Local AI won't replace cloud AI, but it will become an important complement. For high-frequency, standardized, data-sensitive scenarios, the cost-effectiveness advantage of local deployment will become increasingly apparent. The hybrid architecture—local inference for routine tasks, cloud inference for complex ones—is likely to become the dominant enterprise AI deployment pattern.

This mirrors the broader trend in enterprise computing. Just as organizations moved from purely on-premises to cloud to hybrid cloud, AI deployment is following a similar trajectory. The initial wave was "everything in the cloud" for simplicity and speed. The next wave is "sensitive workloads on-premises, burst capacity in the cloud" for security and cost optimization.

The Real Question After 7.9 Trillion Tokens

7.9 trillion tokens is a milestone number, but it's not the destination. It proves China's advantage in AI application scale while exposing the shortfall in value density.

The question truly worth pondering isn't "why does China's AI usage exceed the US," but rather:

When usage volume is no longer the bottleneck, what do we do with all these tokens?

Do we use cheaper AI to do more of the same commoditized things, or do we use smarter AI to do more valuable things? Do we continue the race-to-the-bottom price war, or do we find paths that let AI genuinely create profits for enterprises?
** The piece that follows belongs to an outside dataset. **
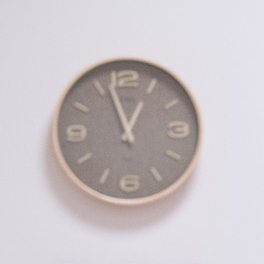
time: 12:57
7.9 trillion tokens has given China's AI industry a massive base advantage. But a base advantage only translates into a competitive advantage when it's converted into a quality advantage. From "largest scale" to "highest value"—this is the chasm China's AI industry must cross next.

The stakes are high. If China can make this transition—leveraging its scale advantage to build genuinely superior AI applications—then 7.9 trillion tokens will be remembered as the foundation of a dominant position. If it cannot, then 7.9 trillion tokens will be remembered as a impressive number that failed to translate into lasting competitive advantage. The difference between these two outcomes depends not on technology alone but on strategic choices: where to invest, what to optimize, and which trade-offs to make.

One thing is certain: the era of measuring AI progress primarily by token volume is ending. The next chapter will be measured by value created per token. And that's a much harder metric to game.